What V3 fixes from V2. V2 ranked candidates once; V3 rescans after every accept, which catches savings that emerge after early picks remove longer common patterns. V2 capped phrase length at 32 bytes; V3 goes to 128, catching long structural repeats in HTML and JSON. V2 used two tiers; V3 adds a third (3-byte) tier for the long tail. V2 picked a single encoding mode per file; V3 runs the encoder twice (dict-only vs. full hybrid) and keeps the smaller output as long as it round-trips. The combined effect is roughly 28-34% reduction vs. raw on these three inputs, compared to V2's 20-23%.

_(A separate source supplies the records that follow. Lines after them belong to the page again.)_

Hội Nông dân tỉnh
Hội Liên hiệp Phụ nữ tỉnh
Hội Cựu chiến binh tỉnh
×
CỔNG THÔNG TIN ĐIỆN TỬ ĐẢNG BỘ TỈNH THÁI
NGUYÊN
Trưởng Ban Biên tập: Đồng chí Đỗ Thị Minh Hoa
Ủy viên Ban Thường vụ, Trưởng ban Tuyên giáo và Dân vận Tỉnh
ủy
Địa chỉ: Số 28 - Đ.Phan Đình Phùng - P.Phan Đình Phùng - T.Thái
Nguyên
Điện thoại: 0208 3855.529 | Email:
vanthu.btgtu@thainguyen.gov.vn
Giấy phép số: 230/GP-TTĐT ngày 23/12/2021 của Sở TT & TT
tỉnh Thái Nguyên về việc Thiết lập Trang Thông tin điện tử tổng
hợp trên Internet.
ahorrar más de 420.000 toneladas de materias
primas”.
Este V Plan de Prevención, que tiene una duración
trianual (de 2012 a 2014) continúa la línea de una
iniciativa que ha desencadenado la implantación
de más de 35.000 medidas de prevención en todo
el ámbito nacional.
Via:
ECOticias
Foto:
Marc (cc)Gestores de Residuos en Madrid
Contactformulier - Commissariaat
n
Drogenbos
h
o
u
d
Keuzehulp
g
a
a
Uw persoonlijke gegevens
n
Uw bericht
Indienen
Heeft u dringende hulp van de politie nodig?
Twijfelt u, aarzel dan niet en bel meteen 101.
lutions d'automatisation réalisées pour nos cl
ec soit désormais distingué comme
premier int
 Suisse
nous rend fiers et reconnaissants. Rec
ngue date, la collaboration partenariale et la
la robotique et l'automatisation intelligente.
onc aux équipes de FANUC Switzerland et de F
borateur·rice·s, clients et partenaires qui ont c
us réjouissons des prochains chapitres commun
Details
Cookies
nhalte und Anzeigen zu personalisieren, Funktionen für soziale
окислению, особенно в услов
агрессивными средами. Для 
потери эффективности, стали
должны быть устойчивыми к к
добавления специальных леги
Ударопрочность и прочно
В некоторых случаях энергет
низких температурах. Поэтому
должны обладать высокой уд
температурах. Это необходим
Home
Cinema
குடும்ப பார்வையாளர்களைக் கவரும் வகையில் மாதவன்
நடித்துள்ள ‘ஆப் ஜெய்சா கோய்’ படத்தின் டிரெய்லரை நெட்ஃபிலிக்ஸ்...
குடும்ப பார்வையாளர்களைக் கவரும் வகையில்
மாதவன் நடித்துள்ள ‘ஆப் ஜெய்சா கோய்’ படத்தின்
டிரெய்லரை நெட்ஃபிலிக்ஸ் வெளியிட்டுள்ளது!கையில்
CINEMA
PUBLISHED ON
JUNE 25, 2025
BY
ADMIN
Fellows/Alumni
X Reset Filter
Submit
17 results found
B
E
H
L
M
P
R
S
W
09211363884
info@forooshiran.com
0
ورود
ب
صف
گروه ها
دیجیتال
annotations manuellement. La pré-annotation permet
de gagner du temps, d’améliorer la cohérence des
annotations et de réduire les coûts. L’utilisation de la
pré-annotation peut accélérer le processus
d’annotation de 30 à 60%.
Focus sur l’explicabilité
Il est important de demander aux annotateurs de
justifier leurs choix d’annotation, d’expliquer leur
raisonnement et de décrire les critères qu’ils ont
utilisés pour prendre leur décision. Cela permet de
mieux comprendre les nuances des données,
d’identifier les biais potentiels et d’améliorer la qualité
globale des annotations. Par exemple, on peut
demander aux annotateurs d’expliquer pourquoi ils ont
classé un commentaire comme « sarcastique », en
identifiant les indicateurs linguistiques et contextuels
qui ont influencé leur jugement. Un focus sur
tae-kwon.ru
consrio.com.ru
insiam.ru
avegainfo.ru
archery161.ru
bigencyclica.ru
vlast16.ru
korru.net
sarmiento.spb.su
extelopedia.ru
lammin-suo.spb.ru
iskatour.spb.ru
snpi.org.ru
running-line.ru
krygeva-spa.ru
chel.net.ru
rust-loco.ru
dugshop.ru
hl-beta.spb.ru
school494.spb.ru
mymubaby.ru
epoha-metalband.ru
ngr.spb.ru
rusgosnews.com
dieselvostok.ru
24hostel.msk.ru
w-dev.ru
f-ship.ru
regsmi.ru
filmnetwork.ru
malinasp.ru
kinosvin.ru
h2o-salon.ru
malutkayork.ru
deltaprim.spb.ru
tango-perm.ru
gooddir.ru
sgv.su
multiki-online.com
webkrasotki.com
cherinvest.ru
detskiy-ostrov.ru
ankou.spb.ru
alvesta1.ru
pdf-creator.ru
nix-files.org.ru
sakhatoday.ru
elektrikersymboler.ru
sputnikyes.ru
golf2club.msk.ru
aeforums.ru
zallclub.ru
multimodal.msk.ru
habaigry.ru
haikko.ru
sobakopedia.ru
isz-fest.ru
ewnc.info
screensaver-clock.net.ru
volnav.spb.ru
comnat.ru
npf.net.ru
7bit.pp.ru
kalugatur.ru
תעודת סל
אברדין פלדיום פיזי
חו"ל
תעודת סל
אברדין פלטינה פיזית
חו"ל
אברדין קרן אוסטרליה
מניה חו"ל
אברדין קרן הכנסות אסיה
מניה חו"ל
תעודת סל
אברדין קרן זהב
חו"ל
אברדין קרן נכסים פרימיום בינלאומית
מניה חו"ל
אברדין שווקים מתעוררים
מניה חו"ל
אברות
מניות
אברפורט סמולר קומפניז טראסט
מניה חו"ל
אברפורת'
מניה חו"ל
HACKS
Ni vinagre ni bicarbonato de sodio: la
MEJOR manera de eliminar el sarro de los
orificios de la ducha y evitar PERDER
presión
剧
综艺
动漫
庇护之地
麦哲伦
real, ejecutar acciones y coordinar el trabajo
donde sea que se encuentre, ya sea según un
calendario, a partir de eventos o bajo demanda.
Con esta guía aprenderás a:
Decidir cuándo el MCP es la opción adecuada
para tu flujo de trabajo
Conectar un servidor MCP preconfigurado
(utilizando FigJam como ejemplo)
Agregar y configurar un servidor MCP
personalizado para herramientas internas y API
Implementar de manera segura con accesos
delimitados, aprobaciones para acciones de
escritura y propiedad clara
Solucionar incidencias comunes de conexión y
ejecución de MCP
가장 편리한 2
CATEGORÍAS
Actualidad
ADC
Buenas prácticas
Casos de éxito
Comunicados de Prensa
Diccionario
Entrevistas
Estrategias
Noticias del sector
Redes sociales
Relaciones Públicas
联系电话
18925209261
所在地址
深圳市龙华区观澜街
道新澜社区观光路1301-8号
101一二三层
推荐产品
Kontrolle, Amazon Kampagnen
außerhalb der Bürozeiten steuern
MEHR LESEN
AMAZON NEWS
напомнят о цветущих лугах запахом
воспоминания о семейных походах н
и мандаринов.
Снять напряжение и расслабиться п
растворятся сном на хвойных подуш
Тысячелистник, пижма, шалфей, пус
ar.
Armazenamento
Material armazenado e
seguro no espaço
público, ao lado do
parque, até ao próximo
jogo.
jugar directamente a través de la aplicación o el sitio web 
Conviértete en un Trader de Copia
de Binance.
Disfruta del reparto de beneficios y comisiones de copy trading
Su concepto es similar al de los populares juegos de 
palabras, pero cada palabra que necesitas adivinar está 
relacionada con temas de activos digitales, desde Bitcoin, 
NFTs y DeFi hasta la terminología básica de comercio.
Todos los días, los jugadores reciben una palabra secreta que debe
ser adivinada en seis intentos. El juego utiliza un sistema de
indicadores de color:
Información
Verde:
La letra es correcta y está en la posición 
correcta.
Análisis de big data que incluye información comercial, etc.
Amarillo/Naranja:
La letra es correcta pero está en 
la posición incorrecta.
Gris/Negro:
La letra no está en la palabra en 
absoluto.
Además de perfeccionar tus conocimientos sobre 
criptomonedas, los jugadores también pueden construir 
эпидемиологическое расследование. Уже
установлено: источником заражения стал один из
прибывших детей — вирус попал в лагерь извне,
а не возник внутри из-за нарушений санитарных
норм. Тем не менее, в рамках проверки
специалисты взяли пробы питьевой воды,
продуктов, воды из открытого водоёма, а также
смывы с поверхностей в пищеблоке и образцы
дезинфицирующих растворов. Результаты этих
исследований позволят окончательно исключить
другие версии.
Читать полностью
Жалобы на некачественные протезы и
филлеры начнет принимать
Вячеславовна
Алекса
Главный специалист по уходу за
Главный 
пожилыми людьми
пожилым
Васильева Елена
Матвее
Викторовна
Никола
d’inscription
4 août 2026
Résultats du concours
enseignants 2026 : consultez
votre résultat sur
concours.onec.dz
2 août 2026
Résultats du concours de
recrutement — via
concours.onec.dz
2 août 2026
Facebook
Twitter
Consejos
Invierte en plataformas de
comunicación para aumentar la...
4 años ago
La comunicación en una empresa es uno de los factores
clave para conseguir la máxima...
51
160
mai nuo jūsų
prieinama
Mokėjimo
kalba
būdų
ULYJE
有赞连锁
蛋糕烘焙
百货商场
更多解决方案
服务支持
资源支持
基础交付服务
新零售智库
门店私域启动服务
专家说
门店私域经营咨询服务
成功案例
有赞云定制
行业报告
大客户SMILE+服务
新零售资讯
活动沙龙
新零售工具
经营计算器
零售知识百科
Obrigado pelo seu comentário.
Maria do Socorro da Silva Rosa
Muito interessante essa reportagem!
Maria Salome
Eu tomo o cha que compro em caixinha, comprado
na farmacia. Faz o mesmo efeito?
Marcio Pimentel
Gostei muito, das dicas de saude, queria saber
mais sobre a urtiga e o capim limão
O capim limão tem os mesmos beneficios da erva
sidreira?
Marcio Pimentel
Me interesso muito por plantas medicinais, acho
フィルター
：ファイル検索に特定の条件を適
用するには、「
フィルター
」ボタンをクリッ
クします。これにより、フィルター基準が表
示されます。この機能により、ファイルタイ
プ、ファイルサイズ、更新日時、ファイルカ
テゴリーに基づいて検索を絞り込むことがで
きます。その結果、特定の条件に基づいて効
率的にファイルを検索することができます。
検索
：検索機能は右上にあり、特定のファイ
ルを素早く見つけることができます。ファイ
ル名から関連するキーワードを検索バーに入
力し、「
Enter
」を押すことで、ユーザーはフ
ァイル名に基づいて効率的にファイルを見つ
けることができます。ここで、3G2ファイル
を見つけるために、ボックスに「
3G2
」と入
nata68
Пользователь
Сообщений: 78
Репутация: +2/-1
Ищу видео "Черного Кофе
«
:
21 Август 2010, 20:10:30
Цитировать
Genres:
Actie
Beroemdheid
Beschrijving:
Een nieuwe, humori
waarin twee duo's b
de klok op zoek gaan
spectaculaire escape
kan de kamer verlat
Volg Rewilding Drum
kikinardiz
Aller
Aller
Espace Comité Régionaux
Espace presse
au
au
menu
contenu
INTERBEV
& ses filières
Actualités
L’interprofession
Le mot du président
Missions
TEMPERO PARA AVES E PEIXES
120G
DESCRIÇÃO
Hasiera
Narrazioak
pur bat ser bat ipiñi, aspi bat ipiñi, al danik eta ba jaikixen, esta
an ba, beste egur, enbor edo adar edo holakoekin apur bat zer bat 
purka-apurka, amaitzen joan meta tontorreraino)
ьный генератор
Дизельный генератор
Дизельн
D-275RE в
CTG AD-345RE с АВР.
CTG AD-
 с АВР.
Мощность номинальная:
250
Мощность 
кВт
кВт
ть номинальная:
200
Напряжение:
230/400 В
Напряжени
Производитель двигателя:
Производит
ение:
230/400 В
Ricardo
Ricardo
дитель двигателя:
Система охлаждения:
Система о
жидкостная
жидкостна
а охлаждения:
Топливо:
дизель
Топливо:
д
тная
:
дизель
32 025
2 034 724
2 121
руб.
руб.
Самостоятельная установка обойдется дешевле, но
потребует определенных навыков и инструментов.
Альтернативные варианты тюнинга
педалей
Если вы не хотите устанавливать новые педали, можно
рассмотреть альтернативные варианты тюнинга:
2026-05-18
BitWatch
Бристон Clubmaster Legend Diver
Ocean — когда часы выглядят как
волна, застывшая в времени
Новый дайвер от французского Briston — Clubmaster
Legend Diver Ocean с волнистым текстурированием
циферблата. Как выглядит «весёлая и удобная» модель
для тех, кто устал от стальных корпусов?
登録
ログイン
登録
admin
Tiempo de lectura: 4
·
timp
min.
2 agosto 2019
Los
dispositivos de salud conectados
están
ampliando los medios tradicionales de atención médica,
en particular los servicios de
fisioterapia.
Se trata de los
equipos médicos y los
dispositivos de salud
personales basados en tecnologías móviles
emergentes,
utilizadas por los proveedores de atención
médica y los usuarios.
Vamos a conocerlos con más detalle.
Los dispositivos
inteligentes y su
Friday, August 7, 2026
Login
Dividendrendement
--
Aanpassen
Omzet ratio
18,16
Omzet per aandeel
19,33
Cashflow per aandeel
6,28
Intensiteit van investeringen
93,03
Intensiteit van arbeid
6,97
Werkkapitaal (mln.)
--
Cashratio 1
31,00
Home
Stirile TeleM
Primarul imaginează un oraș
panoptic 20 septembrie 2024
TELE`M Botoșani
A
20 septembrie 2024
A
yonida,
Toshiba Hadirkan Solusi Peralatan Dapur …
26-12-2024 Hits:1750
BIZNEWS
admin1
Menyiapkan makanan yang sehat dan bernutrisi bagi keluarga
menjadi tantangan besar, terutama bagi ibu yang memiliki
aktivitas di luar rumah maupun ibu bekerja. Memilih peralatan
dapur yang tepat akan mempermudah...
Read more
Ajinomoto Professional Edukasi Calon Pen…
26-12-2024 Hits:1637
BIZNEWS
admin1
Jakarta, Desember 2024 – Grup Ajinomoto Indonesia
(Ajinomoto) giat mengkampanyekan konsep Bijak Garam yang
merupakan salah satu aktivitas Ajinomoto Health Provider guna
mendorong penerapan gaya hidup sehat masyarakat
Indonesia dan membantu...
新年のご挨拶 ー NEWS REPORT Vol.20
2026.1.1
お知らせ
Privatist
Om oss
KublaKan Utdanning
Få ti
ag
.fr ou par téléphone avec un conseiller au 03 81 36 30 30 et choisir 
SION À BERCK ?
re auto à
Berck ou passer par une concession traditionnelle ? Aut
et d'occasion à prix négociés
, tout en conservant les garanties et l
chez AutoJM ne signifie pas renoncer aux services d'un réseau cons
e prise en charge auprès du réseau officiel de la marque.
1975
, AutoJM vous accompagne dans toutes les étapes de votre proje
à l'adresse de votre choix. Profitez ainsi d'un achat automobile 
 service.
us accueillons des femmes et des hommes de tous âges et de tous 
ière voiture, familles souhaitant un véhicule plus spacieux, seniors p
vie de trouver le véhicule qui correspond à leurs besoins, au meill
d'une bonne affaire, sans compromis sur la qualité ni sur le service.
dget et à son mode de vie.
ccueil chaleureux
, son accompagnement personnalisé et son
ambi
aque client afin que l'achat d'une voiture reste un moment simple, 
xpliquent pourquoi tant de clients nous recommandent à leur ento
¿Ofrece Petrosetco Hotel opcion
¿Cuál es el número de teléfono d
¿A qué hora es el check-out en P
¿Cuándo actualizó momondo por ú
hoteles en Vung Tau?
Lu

Honest limitations for file compression (Test 1). V3 still does not match gzip on these inputs. Gzip combines LZ77 + Huffman and is mature; a dictionary-substitution prototype with no entropy coder cannot match it on short English-like inputs. The gzip(OCC V3) column lets the reader see whether OCC V3 made gzip's job easier or harder; in this run it makes gzip's job slightly harder, because V3's substitutions remove some of the redundancy gzip would otherwise have exploited.

What the bandwidth test is and isn't (Test 2). The bandwidth test models a deployment pattern: a SaaS user who pulls the full app over the network on every session vs. a user who installs once and only receives small updates after that. The math is straightforward arithmetic. The savings come from not redownloading the same bytes, not from compressing those bytes more tightly. A 90%+ savings number at high session counts is honest for that sync model - but a reader who reads it as "OCC compresses 90%" would be misreading the page. That is why the two tables are kept physically separate and labeled this way.

What this benchmark is not. Not the production OneCharacterCode engine. Not a universal compression claim. Not a comparison against the full modern compressor landscape (zstd / xz / lzma still need to be added). Not a generalization to inputs much larger or differently structured than these three KB-scale samples.